Source: Harvard Educational Review. Vol. 80, Iss. 3; pg. 352-380. (Fall, 2010).
(Reviewed by the Portal Team)
In this article, the authors focused on the civic learning experiences of high school students in two different communities to explore two interrelated ideas:
1. The power of congruence - the sense that one's immediate civic institutions are working for one's benefit - to encourage feelings of civic efficacy in youth.
2. The deep complexities of disjuncture - the sense that one's immediate civic institutions are not looking after one's best interests - for the civic learning experiences of youth.
This article presents an analysis of a subset of the data from a design-based research (DBR) project in which a team of teachers and researchers employed the understandings of civic learning and identity outlined above to redesign the traditional U.S. History II course.
Contexts and Participants
Two high schools were selected to participate in this project. Allwood High and Surrey High.

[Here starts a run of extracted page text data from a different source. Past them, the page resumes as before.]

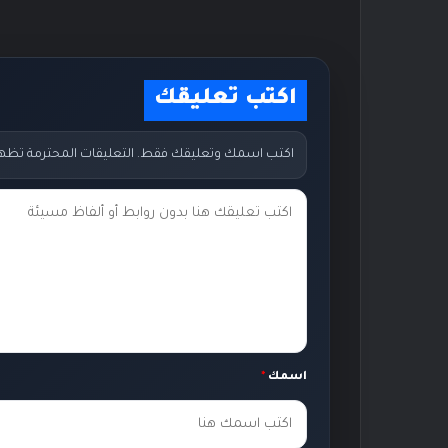
اكتب تعليقك
اكتب اسمك وتعليقك فقط. التعليقات المحترمة تظهر مب
ت
ع
ل
ي
ق
ك
اسمك
*
*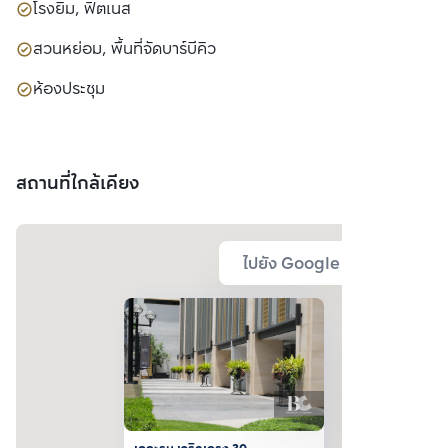
โรงยิม, ฟิตเนส
สวนหย่อม, พื้นที่จัดบาร์บีคิว
ห้องประชุม
สถานที่ใกล้เคียง
ไปยัง Google Map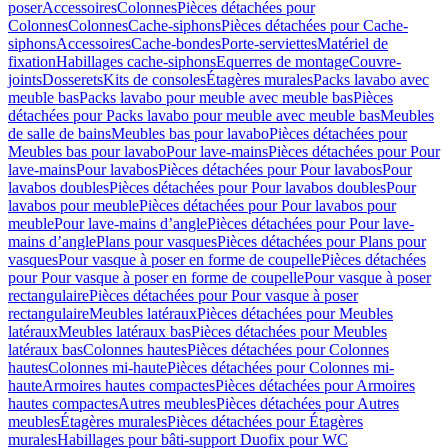
poser
Accessoires
Colonnes
Pièces détachées pour
Colonnes
Colonnes
Cache-siphons
Pièces détachées pour Cache-
siphons
Accessoires
Cache-bondes
Porte-serviettes
Matériel de
fixation
Habillages cache-siphons
Equerres de montage
Couvre-
joints
Dosserets
Kits de consoles
Étagères murales
Packs lavabo avec
meuble bas
Packs lavabo pour meuble avec meuble bas
Pièces
détachées pour Packs lavabo pour meuble avec meuble bas
Meubles
de salle de bains
Meubles bas pour lavabo
Pièces détachées pour
Meubles bas pour lavabo
Pour lave-mains
Pièces détachées pour Pour
lave-mains
Pour lavabos
Pièces détachées pour Pour lavabos
Pour
lavabos doubles
Pièces détachées pour Pour lavabos doubles
Pour
lavabos pour meuble
Pièces détachées pour Pour lavabos pour
meuble
Pour lave-mains d’angle
Pièces détachées pour Pour lave-
mains d’angle
Plans pour vasques
Pièces détachées pour Plans pour
vasques
Pour vasque à poser en forme de coupelle
Pièces détachées
pour Pour vasque à poser en forme de coupelle
Pour vasque à poser
rectangulaire
Pièces détachées pour Pour vasque à poser
rectangulaire
Meubles latéraux
Pièces détachées pour Meubles
latéraux
Meubles latéraux bas
Pièces détachées pour Meubles
latéraux bas
Colonnes hautes
Pièces détachées pour Colonnes
hautes
Colonnes mi-haute
Pièces détachées pour Colonnes mi-
haute
Armoires hautes compactes
Pièces détachées pour Armoires
hautes compactes
Autres meubles
Pièces détachées pour Autres
meubles
Étagères murales
Pièces détachées pour Étagères
murales
Habillages pour bâti-support Duofix pour WC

The research and design team included three high school social studies teachers, a university professor, and a doctoral student , with three undergraduates and a master's degree student in supporting roles. Jill Tenney, the participating teacher from Allwood, is a white woman in her fifth year of teaching at Allwood High School at the time of the study, and Kevin Brooks, the participating teacher from Surrey, is an African American man in his fourth year of teaching at Surrey High School during the 2007-2008 school year.
This analysis includes data from two schools. In these two schools, eighty-seven students in five different classes participated in the project.
This project revealed both how civic action research can facilitate the connection between the curriculum and students' lives and how there are complexities in making such connections. Congruence and disjuncture profoundly shaped these students' civic learning experiences, dramatizing how fundamentally civic identity development is embedded within particular social, historical, political, and economic contexts that both enable and complicate meaningful civic learning.
This article demonstrates the need for civic education practices that are attentive to the qualities of varied communities. Civic learning is a situated endeavor embedded within settings with particular political, historical, economic, and social dimensions. However, all settings are not one-dimensional in terms of their impact on civic learning.
Settings of congruence have the benefit of resources, order, and trust but may seem to lack passion and significance.
Settings of disjuncture are troubled by institutional failure, chaos, and mistrust, but civic learning in such contexts has the urgency and meaning that comes from standing directly in the crucible of society's most pressing civic problems.
Hence, educators should create practices and curricula for civic learning. These practices will result in more meaningful civic learning for youth across varied communities.